Tom Henihan
That Kevin O’Leary’s bid for the leadership of the Conservative party never gained traction in spite of all his bluster, points to a fundamental cultural difference between Canada and the US.
O’Leary personifies the American ethos of ruthlessness and luck, exemplifying the cutthroat corporate stereotype and Wall Street’s smug, sneering contempt for regular people.
He also champions the all-or-nothing lottery approach to life and success that replaced the egalitarian ideal, typified in the America of the 1940’s and 1950’s.
Now success is acquired by lottery: there is the actual lottery, the sports star lottery, the Hollywood lottery and the music business lottery.
Unfortunately, there is no vocation or education lottery because those paths rarely deliver the coveted bonanza of excess and celebrity.
To be fair, Kevin O’Leary never seemed to run for the leadership of the Conservative Party of Canada other than announce that he was running: he avoided debate, was out of the country much of the time and puzzlingly, renewed his contract for the reality TV show “Shark Tank.”
It appears he thought there was no need to engage in the mundane, decidedly unglamorous business of actually campaigning,
It seems he believed that he needed to do was to put his name in the race and his minor celebrity status would take care of the rest.
When announcing his withdrawal from the leadership race when it became clear that he lacked the necessary support to be a serious contender, O’Leary, deflected this failure by saying, that with foresight he recognized he didn’t have enough support in Quebec to become prime minister.
Considering that he is from Montreal, this is something he should have known prior to entering the race.
What is important here is not that Kevin O’Leary has returned to his true spiritual home on American reality television but that a candidate such as O’Leary failed to capture the trust and imagination of members of the conservative party and Canadians in general.
Not many Canadians buy into the notion that simply because a person is wealthy and has a degree of celebrity that by default they are qualified to lead a political party or become prime minister.
This valuable political and cultural discretion exists on the left and right of the political spectrum in Canada.
Kevin O’Leary’s assimilated US perspective failed to realize that things are done differently up here.
Wealth and celebrity don’t usually happen by accident.

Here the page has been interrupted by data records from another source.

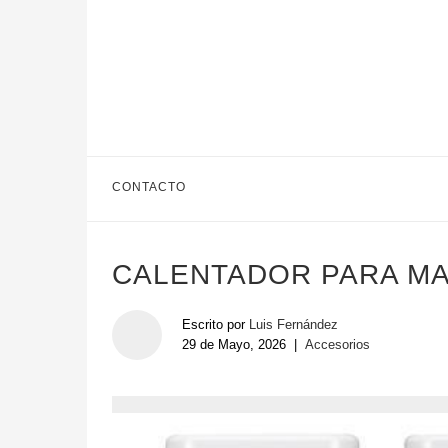
CONTACTO
CALENTADOR PARA M
Escrito por
Luis Fernández
29 de Mayo, 2026
|
Accesorios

Being famous and staying famous is a job, however vacuous.
Cultivating and sustaining celebrity requires narcissistic, all-consuming attention to one’s own image.

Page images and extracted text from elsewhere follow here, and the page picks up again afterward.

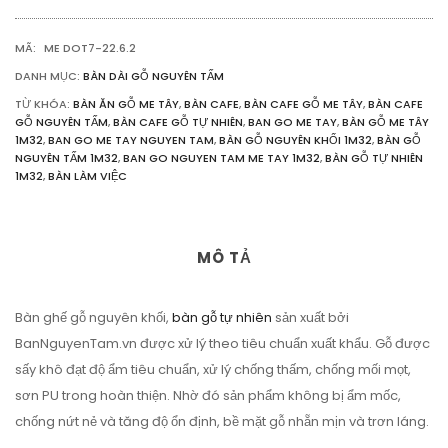
64CM
SỐ
MÃ:
ME DOT7-22.6.2
LƯỢNG
DANH MỤC:
BÀN DÀI GỖ NGUYÊN TẤM
TỪ KHÓA:
BÀN ĂN GỖ ME TÂY
,
BÀN CAFE
,
BÀN CAFE GỖ ME TÂY
,
BÀN CAFE
GỖ NGUYÊN TẤM
,
BÀN CAFE GỖ TỰ NHIÊN
,
BAN GO ME TAY
,
BÀN GỖ ME TÂY
1M32
,
BAN GO ME TAY NGUYEN TAM
,
BÀN GỖ NGUYÊN KHỐI 1M32
,
BÀN GỖ
NGUYÊN TẤM 1M32
,
BAN GO NGUYEN TAM ME TAY 1M32
,
BÀN GỖ TỰ NHIÊN
1M32
,
BÀN LÀM VIỆC
MÔ TẢ
Bàn ghế gỗ nguyên khối,
bàn gỗ tự nhiên
sản xuất bởi
BanNguyenTam.vn được xử lý theo tiêu chuẩn xuất khẩu. Gỗ được
sấy khô đạt độ ẩm tiêu chuẩn, xử lý chống thấm, chống mối mọt,
sơn PU trong hoàn thiện. Nhờ đó sản phẩm không bị ẩm mốc,
chống nứt nẻ và tăng độ ổn định, bề mặt gỗ nhẵn mịn và trơn láng.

Wanting to be famous at all cost, by being either revered or reviled is not a healthy disposition for anyone especially someone with aspirations to lead the country.
The trend of celebrity morphing into political ambition is a reductive phenomenon.
Rather than bringing formulated ideas, passion, empathy and vision to political debate it brings instead the ubiquitous and devious concept “the brand.”
Brands have no dimension; they are backlit and superficial, all about association and connotation.
Commercial brands embellish the value of the products they represent by association with famous athletes, rock stars and actors without having to allude to the merits of the product itself.
Celebrities who try to transition into politics mistakenly believe their vacuous notoriety is also useful political currency.
Kevin O’Leary assumed that the O’Leary brand established by his association with reality television would transform by alchemy into political gold.
In the US, alarmingly that can work; in Canada, mercifully it reverts to dust.